> **Your task**
The lines from the start of the records below through the line containing "# Features & Implementation" are to be copied exactly, both ends included, with nothing added.

[Source records]
****************

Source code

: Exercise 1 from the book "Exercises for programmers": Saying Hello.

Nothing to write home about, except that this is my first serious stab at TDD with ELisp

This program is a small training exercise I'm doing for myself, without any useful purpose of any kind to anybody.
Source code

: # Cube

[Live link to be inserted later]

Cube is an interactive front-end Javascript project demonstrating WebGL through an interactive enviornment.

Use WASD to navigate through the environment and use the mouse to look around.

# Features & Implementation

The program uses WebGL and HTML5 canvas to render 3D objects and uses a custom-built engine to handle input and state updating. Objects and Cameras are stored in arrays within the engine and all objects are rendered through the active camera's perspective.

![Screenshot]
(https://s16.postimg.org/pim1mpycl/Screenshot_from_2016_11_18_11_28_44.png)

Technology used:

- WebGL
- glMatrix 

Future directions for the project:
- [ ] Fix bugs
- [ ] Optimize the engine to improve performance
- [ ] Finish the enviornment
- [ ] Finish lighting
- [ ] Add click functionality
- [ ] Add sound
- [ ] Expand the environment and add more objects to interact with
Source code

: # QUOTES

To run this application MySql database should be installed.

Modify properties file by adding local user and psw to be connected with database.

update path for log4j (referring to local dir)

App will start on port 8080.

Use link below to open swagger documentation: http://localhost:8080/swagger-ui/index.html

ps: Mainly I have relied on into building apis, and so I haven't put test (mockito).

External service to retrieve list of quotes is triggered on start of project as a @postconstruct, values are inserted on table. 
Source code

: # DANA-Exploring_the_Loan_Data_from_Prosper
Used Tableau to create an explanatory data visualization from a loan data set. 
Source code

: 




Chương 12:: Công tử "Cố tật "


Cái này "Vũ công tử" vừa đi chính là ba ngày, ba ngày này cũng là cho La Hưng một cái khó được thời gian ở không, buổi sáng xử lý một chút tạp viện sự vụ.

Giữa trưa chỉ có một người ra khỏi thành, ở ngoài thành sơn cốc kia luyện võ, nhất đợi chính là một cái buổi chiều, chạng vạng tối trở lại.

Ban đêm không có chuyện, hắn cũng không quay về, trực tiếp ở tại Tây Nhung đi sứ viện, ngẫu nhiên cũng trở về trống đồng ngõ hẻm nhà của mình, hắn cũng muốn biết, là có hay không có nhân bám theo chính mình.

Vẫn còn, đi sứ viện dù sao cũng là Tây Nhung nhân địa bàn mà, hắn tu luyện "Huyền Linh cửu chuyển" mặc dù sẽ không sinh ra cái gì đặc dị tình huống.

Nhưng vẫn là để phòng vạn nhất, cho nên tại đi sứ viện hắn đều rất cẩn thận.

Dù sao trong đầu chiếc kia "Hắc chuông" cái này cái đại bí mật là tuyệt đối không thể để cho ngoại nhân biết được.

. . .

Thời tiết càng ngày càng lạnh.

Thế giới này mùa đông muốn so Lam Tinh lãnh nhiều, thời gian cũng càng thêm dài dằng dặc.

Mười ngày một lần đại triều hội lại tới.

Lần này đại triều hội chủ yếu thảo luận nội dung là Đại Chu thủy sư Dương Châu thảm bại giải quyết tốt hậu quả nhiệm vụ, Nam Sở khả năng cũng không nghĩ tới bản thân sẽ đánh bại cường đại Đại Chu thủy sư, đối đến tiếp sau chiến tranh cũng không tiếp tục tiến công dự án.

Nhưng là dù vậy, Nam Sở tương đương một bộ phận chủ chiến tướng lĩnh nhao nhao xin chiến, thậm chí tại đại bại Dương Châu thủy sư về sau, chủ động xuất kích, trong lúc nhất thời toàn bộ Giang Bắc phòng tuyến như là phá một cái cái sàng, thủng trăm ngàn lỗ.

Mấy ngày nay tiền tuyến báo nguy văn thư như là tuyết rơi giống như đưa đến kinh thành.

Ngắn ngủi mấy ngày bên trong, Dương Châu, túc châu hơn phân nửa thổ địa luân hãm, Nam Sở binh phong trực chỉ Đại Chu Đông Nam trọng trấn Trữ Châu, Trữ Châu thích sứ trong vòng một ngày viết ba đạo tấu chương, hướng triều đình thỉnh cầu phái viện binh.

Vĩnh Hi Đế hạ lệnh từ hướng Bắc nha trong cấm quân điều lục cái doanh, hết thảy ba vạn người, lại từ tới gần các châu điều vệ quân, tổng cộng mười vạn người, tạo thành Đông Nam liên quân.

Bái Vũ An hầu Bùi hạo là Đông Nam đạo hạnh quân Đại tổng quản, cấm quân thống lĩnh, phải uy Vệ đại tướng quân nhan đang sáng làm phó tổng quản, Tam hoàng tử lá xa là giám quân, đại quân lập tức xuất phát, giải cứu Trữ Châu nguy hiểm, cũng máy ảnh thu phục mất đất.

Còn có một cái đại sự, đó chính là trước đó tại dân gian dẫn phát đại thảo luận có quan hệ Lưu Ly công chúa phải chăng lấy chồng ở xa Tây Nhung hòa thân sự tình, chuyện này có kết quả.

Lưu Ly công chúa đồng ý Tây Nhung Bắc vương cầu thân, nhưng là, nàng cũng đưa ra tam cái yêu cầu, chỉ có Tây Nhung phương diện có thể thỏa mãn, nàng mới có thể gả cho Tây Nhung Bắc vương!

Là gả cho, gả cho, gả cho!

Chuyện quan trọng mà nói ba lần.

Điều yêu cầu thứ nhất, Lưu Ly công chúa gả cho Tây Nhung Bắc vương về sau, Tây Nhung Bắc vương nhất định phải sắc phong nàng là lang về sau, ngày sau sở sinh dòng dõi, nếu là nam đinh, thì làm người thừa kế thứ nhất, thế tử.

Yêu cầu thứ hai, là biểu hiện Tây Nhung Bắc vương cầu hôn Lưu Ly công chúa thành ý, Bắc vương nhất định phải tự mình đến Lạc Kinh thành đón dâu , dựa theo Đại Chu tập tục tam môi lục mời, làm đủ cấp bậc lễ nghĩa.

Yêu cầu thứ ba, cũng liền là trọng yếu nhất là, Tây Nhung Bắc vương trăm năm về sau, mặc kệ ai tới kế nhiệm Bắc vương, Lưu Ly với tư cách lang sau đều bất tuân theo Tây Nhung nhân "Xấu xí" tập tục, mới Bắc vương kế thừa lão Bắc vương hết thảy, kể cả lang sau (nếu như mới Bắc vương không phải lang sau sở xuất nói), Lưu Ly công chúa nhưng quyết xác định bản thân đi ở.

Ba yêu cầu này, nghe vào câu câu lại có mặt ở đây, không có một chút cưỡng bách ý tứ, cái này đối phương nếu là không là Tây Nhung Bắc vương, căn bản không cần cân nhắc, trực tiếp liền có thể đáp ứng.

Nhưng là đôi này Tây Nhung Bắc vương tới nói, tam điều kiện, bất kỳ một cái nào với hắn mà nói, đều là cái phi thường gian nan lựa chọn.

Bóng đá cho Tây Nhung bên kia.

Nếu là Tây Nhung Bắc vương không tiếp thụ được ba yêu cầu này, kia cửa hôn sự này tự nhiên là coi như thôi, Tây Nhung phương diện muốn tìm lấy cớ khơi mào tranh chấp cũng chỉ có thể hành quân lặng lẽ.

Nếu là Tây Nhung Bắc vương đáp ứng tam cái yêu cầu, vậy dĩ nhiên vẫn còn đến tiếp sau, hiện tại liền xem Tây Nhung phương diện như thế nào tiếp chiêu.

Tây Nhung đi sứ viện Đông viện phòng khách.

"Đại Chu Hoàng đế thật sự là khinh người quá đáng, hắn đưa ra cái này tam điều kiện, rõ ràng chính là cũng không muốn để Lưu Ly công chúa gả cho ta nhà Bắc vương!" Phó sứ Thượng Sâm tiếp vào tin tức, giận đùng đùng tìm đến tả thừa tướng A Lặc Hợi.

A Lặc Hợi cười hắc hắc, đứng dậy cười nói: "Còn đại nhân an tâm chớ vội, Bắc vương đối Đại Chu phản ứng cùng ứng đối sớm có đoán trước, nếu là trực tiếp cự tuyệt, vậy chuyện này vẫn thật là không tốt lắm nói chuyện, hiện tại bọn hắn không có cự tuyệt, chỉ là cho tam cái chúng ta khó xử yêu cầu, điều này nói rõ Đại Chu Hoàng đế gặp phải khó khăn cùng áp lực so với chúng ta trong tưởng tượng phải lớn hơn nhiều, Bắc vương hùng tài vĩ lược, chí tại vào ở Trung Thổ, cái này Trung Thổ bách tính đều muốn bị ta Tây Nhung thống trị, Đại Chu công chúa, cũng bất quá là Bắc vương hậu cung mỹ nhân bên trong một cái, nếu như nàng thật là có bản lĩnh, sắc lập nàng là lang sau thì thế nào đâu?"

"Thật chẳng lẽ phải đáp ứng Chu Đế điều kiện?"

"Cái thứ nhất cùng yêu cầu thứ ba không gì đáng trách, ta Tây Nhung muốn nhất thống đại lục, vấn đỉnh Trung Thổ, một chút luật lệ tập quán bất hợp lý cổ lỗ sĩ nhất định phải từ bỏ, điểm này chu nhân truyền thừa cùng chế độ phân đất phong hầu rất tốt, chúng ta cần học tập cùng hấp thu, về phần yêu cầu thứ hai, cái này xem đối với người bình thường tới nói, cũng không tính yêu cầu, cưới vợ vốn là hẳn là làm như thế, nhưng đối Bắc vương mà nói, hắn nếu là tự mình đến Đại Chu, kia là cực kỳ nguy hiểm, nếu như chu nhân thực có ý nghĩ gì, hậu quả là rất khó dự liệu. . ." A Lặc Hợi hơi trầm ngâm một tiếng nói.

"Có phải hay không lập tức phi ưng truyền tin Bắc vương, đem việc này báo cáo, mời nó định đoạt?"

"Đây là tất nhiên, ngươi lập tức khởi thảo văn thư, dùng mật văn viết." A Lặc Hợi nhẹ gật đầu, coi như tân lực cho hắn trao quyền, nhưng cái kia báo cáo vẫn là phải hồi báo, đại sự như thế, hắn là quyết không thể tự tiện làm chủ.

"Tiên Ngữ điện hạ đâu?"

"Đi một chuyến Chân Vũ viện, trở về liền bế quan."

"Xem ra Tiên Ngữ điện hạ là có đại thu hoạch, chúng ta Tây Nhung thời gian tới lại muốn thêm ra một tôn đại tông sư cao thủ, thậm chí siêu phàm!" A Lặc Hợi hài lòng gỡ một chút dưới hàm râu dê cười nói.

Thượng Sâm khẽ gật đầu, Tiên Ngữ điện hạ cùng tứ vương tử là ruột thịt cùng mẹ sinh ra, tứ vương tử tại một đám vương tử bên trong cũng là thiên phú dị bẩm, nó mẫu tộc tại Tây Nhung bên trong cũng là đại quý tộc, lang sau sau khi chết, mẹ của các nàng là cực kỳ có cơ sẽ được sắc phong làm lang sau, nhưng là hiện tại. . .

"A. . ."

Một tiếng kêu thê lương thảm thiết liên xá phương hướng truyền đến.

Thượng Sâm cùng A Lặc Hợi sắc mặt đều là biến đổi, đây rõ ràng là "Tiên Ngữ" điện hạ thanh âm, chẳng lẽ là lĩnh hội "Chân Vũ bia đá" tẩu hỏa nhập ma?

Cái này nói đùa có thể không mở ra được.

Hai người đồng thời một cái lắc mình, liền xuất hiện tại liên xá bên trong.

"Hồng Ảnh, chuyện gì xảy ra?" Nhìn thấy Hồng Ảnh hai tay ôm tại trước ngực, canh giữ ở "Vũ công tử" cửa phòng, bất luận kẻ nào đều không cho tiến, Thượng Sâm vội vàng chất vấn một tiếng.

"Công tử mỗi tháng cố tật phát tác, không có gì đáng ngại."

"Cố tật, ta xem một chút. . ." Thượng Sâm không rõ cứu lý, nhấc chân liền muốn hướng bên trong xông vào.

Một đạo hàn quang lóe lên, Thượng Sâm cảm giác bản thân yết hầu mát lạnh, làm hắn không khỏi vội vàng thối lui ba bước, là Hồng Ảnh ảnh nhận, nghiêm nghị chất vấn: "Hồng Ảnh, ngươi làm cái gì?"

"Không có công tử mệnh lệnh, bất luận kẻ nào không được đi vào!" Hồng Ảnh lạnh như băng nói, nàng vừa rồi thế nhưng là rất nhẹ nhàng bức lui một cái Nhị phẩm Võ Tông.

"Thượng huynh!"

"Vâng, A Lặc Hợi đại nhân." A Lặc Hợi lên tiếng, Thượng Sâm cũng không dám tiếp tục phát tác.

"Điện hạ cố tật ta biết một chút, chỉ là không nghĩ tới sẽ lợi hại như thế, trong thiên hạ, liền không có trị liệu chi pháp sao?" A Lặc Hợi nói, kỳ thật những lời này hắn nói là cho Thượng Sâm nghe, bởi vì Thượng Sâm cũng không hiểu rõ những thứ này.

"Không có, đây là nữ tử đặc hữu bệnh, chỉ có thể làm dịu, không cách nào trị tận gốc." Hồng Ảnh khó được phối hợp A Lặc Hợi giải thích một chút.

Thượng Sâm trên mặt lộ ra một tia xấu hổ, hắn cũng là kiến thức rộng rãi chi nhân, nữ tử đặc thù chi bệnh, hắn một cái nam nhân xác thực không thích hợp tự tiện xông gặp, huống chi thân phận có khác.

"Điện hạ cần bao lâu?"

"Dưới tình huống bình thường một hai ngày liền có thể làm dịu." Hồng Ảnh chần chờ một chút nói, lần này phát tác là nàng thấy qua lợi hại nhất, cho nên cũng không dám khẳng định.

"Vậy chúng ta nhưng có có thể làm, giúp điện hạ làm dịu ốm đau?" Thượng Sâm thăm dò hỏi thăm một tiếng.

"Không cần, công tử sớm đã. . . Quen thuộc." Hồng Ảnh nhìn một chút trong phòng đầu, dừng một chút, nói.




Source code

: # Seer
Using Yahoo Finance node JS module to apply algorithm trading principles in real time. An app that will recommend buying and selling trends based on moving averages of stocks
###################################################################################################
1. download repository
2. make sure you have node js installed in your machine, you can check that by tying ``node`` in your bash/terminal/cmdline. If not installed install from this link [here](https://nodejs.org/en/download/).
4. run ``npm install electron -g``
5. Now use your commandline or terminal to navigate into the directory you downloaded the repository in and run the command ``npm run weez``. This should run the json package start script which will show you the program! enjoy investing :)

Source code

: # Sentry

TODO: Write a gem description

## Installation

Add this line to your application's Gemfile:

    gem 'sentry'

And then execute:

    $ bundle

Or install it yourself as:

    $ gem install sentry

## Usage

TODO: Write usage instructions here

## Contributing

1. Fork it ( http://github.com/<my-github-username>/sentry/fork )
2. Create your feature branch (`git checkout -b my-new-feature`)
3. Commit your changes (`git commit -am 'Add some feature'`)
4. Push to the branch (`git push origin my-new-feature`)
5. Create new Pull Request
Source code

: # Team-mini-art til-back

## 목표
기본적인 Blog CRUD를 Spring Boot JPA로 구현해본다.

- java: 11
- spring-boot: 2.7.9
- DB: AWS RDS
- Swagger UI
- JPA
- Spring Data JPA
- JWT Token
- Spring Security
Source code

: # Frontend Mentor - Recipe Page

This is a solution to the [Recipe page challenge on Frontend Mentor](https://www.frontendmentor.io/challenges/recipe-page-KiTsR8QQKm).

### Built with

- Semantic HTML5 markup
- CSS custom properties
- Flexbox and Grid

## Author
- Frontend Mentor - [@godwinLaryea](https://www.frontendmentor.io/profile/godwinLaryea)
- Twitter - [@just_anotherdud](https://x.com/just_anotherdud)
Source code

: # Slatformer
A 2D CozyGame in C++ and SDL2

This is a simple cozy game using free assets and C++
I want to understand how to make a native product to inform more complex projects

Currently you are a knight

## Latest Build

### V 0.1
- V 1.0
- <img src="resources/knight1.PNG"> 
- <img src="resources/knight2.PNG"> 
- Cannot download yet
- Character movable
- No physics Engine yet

****************

> **Finished exercise**
Source code

: Exercise 1 from the book "Exercises for programmers": Saying Hello.

Nothing to write home about, except that this is my first serious stab at TDD with ELisp

This program is a small training exercise I'm doing for myself, without any useful purpose of any kind to anybody.
Source code

: # Cube

[Live link to be inserted later]

Cube is an interactive front-end Javascript project demonstrating WebGL through an interactive enviornment.

Use WASD to navigate through the environment and use the mouse to look around.

# Features & Implementation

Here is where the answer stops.